津波から11年 ~伝承館・伝える決意/陸前高田市
<ニュースエコー 2022年1月19日>
「震災の事実と教訓」を伝えるため岩手県陸前高田市に開館した東日本大震災津波伝承館。震災発生からまもなく11年となる中、解説員たちは風化に抗おうと、伝え続ける決意を新たにしています。
うっすらと雪化粧した元日の陸前高田市。穏やかに新たな年が幕を開けました。「東日本大震災津波の事実と教訓をですね、1人でも多くの方々に伝えていくということがこの伝承館の今年の大きなテーマなのかと思っておりますので、本年もどうかよろしくお願いします」
東日本大震災津波伝承館の藤澤修副館長は、新年のあいさつで「伝えることの大切さ」を改めて職員に伝え、今年の業務をスタートさせました。3月には震災発生から11年を迎えます。
「消毒お願いします」
午前9時の開館からほどなくして観光客が訪れ、津波で被災した消防団のポンプ車や大きく破損した橋げたなどの展示物を見つめていました。
(神奈川県から訪問)
「すごくたくさんの人が死んだり、いなくなったりしてかわいそうだなって思ったり、大変だったんだなって感じた」

伝えるために欠かせない存在~「解説員」
3年前の2019年9月、津波伝承館は震災の事実と教訓を伝えるためにオープンしました。実際に被災したものやパネル、映像で来館者に訴えかけますが、展示物に魂を吹き込む役割を担うのが「解説員」たちです。
(吉田彰さん・2019年)
「大きな地震があった時には必ず逃げなきゃいけないというところを伝えていきたいと思ってます」
3年前、地元・陸前高田市広田町出身の吉田彰さんは、「伝える」ことへの強い思いを持って、解説員の研修に臨んでいました。
(2020年1月)
「おめでとうございます」「ありがとうございます」
津波伝承館はオープンから4か月ほどで来館者10万人を達成しました。国の内外から多くの人が訪れ、注目の高さが感じられました。しかしおととしから続く新型コロナウイルスの影響で臨時休館を余儀なくされたこともありました。

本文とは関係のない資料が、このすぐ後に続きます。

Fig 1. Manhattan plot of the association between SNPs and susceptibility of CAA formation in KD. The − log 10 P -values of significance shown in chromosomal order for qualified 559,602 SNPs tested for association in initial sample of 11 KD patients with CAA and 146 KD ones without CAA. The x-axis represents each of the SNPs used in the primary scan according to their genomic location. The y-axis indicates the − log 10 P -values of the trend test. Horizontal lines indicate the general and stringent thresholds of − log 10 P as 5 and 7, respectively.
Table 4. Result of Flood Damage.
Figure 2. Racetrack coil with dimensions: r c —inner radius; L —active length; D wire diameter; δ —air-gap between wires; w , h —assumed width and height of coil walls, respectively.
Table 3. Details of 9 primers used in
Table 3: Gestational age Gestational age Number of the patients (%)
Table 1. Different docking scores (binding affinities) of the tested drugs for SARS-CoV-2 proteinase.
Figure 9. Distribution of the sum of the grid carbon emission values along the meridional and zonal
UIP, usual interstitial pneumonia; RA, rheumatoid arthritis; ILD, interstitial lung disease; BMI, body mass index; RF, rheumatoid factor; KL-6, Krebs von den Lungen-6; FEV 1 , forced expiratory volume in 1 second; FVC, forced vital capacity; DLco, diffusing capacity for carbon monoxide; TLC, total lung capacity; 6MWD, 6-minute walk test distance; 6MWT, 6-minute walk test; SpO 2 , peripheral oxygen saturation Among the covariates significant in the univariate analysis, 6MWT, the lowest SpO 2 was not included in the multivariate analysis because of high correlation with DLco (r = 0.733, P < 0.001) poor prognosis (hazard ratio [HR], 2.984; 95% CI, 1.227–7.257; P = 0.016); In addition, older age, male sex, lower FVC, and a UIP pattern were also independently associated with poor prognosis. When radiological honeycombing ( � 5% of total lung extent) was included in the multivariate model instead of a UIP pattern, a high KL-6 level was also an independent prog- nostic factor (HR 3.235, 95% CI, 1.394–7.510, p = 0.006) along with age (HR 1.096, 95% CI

2021年12月、岩手県一関市の興田小学校の5年生14人が震災防災学習の一環で津波伝承館を訪れました。
(解説員)
「高さ30センチの津波で人の足元をすくい流される可能性もあります。私でも30センチでひざ下あたりですよ。流される可能性はある。津波の力はすごく大きいということです」
「もし早めに避難すれば消防団員は救助活動のいろんな仕事を早めに切り上げられるんですよね。そして消防団員の命はどうなりますか?」
(児童)
「助かる」
(解説員)
「助かるんですよね」
子どもたちは真剣な表情で解説を聞き、災害時に命を守る大切さを学んでいました。
(児童)
「私はあまり津波のこととか知らなかったんだけど、ここに来て実際に見てすごく怖かったです。とにかく私は走って高いところに逃げます」
「被災したらみんなで協力して助け合っていきます」
(解説員 下斗米霞さん)
「小学生にもわかりやすい言葉を使って、小学生たちの興味を引き出すってことを中心にして解説しました」
解説員たちは相手に合わせた解説を心がけ、伝える努力を惜しみません。

風化を防ぐ~伝承館の使命
東京の中学校で教師をしているという男性。震災から今年で11年という月日の流れを危惧していました。
「東京の子どもたちに伝えていかなきゃいけないなっていうふうに思っていてここに来たんですけど、やっぱりここをまず知らないと伝えることもできない。今の中学生もほとんど震災の状況を知らない子たちなので少しでもその子たちにこの現状を伝えていきたいなと。東京も決して他人ごとではないので」
今後ますます知らない世代が増え、東日本大震災も風化していく時期が訪れるかもしれません。
(解説員 吉田彰さん)
「東日本大震災の教訓を生かしつつ、自然災害は身近に起こることだということ、そして他人ごとではないということを知らない子どもたち、こういった世代にもですね。しっかりその事実と教訓を伝え続けていくということが当館の使命かなと思っています」
震災発生からまもなく11年。伝承館と解説員は震災の事実と教訓を伝え続けます。